Indiana Legal Services is a nonprofit law firm that offers free civil legal assistance to Hoosiers living in poverty. They work on behalf of veterans, immigrants, consumers, students, families and children, and the homeless, among many others. ILS has a big mission, but as a nonprofit they don’t have a big budget. When they invest in a communications strategy, it has to deliver.

Well Done Marketing is no stranger to effective communication. As a full service agency that offers public relations services, we are especially well positioned to offer expertise on successful media and communications strategies.

In 2016, we provided fundraising and communications support for ILS that included quarterly newsletters, donor emails, getting them set up on social media, and early-stage planning for a website refresh. And since legal services can be a difficult thing to get across in the abstract, we decided to feature stories of the real people that ILS has helped. These stories included a veteran struggling to receive benefits, an elderly woman struggling to keep her house, and a tenant wrongly evicted from her apartment.

Similarly, we made client stories a prominent feature of the Indiana Legal Services Annual Report. The report is filled with hard facts and figures about what ILS accomplished in 2015, but what made it hit home were the real stories of the clients they served. 

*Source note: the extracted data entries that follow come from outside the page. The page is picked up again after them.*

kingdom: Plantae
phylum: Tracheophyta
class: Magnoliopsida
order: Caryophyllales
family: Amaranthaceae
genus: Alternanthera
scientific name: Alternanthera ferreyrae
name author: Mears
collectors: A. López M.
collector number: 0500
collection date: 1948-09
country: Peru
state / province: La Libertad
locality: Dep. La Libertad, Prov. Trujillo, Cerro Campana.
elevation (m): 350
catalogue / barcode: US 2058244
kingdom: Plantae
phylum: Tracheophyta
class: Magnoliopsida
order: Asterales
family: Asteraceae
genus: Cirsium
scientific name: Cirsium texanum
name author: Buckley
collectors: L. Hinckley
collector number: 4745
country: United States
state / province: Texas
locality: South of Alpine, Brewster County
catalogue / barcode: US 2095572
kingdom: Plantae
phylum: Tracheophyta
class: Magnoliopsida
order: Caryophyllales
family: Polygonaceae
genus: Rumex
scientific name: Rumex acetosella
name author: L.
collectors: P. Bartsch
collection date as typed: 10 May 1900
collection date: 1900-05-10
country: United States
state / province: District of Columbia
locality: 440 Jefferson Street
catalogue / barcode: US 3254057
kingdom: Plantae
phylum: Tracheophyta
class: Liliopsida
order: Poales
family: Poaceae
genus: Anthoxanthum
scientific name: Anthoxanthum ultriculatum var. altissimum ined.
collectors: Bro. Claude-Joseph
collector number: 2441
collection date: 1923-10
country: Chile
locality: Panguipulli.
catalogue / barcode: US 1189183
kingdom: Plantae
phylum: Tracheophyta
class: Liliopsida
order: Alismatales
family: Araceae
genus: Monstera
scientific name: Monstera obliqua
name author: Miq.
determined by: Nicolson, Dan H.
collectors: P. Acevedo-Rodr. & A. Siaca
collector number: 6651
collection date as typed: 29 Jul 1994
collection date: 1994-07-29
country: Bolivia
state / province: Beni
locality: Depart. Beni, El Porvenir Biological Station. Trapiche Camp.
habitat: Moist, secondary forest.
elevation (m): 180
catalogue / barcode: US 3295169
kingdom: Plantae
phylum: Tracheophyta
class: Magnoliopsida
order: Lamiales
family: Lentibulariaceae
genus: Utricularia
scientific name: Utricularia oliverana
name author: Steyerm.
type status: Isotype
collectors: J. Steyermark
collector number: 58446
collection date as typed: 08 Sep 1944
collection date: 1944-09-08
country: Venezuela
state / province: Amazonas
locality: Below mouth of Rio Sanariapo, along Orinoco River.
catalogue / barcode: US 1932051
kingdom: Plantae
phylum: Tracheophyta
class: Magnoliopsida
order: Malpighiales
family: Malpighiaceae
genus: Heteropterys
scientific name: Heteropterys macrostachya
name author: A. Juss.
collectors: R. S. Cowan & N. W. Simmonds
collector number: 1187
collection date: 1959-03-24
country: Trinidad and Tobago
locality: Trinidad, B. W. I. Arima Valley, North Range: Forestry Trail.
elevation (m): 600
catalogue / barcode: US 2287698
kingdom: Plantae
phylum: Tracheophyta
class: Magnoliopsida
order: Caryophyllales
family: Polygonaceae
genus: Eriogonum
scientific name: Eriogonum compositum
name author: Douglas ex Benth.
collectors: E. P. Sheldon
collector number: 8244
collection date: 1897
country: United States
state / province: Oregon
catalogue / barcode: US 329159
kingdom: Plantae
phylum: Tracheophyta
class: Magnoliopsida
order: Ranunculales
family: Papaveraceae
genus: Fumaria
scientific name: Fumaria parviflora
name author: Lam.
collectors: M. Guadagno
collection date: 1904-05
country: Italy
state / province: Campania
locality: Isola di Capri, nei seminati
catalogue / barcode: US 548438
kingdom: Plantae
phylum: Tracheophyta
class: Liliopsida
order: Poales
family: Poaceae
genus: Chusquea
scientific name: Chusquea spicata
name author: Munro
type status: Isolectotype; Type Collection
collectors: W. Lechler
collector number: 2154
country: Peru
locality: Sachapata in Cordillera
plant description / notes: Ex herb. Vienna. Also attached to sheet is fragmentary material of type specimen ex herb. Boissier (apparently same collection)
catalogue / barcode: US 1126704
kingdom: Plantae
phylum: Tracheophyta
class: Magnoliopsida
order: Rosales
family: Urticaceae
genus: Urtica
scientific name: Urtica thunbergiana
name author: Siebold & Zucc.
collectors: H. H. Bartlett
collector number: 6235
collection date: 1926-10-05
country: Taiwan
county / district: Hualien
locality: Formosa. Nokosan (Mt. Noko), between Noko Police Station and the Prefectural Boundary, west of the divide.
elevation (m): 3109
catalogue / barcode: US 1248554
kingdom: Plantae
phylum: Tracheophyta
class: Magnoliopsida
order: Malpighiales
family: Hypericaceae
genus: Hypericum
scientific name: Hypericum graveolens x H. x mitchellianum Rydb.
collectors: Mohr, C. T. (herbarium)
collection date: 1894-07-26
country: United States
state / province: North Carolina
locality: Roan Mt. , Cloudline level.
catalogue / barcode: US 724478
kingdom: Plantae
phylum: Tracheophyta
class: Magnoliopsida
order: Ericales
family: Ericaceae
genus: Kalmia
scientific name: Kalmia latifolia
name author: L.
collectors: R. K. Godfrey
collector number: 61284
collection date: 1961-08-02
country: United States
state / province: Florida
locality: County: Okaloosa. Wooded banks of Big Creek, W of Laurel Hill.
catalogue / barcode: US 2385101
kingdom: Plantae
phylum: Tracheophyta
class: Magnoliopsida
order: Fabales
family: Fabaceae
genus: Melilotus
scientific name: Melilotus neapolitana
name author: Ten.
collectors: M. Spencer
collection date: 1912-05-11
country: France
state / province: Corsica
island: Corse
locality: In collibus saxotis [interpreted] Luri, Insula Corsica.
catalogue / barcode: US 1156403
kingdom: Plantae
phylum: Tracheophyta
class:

Telling the Stories that Matter
This approach—using client stories to both communicate and humanize the work ILS does in Indiana—is part of the larger strategy crafted by Christy Glesing, Well Done’s director of public relations. The effect is twofold: First, it allows us to give specific examples of how ILS provides legal assistance to Hoosiers in need. And second, it creates a point of entry for understanding issues that can be, at times, contentious.

“Issues around healthcare, housing, and veterans affairs can be controversial,” Glesing says. “When we humanize the story and show their work in a bigger context, it helps us educate the audience ILS wants to reach without immediately politicizing it.”

For example, in a Letter to the Editor that was picked up in dozens of publications statewide during National Reentry Week, ILS executive director Jon Laramore explained why removing barriers for ex-offenders is good for everyone. Stories like these often come out during the monthly meetings between Glesing and ILS staff and leadership to discuss what they’re working on and who they’re helping. These meetings allow her the chance to point them toward the stories that will be most effective in communicating their mission, stories that often tie in with local concerns, as well as national ones.

Connecting the stories of ILS clients to national news also requires paying attention. Glesing’s role means she serves as the eyes and ears of ILS to spot these stories as they arise, and to provide her best recommendations as opportunities and challenges appear.

“One example right now is that ILS is assisting people in northwest Indiana who are being relocated due to ground contamination,” says Glesing. “Because of what happened with Flint’s drinking water, contamination is an issue a lot of people are thinking about. When we can connect with the national conversation, it’s a good way to bring home the importance of what ILS is doing.”

And sometimes national news starts right here in Indiana. When reporters at NPR wrote a story on Vice President Mike Pence and the future of Medicaid, they included a quote from a lawyer with Indiana Legal Services, bringing the organization national attention.

Since they serve Hoosiers from across the state, being in the local conversation is important, too. This story in Side Effects Public Media demonstrates how, through legal action, ILS is helping low-income Hoosiers secure the health insurance coverage they need.

One Strategy, Many Partners
Glesing also helps to foster and encourage relationships with other like-minded entities. Creating a network of common-cause agencies, nonprofits, and governmental organizations can help boost the reach of ILS’s message.

“A lot of their coverage this year came from mentions by the Indiana Attorney General’s office,” Glesing says. “We always look for partnerships—if we can help promote other organizations working in the field, that has the effect of raising everyone’s profile. And it’s always great when someone else says good things about your organization.”

Glesing’s role means she can advise ILS on sticking to an overall strategy even when she doesn’t have a direct hand in the communications.

“We’re actually not their sole media relations provider,” Glesing says. “They have staff to send out certain news releases and a development team to serve in that role. But no matter who takes on a certain piece of communications, Well Done helps ensure it fits the overall strategy. That way, even through multiple channels, the message never gets lost.”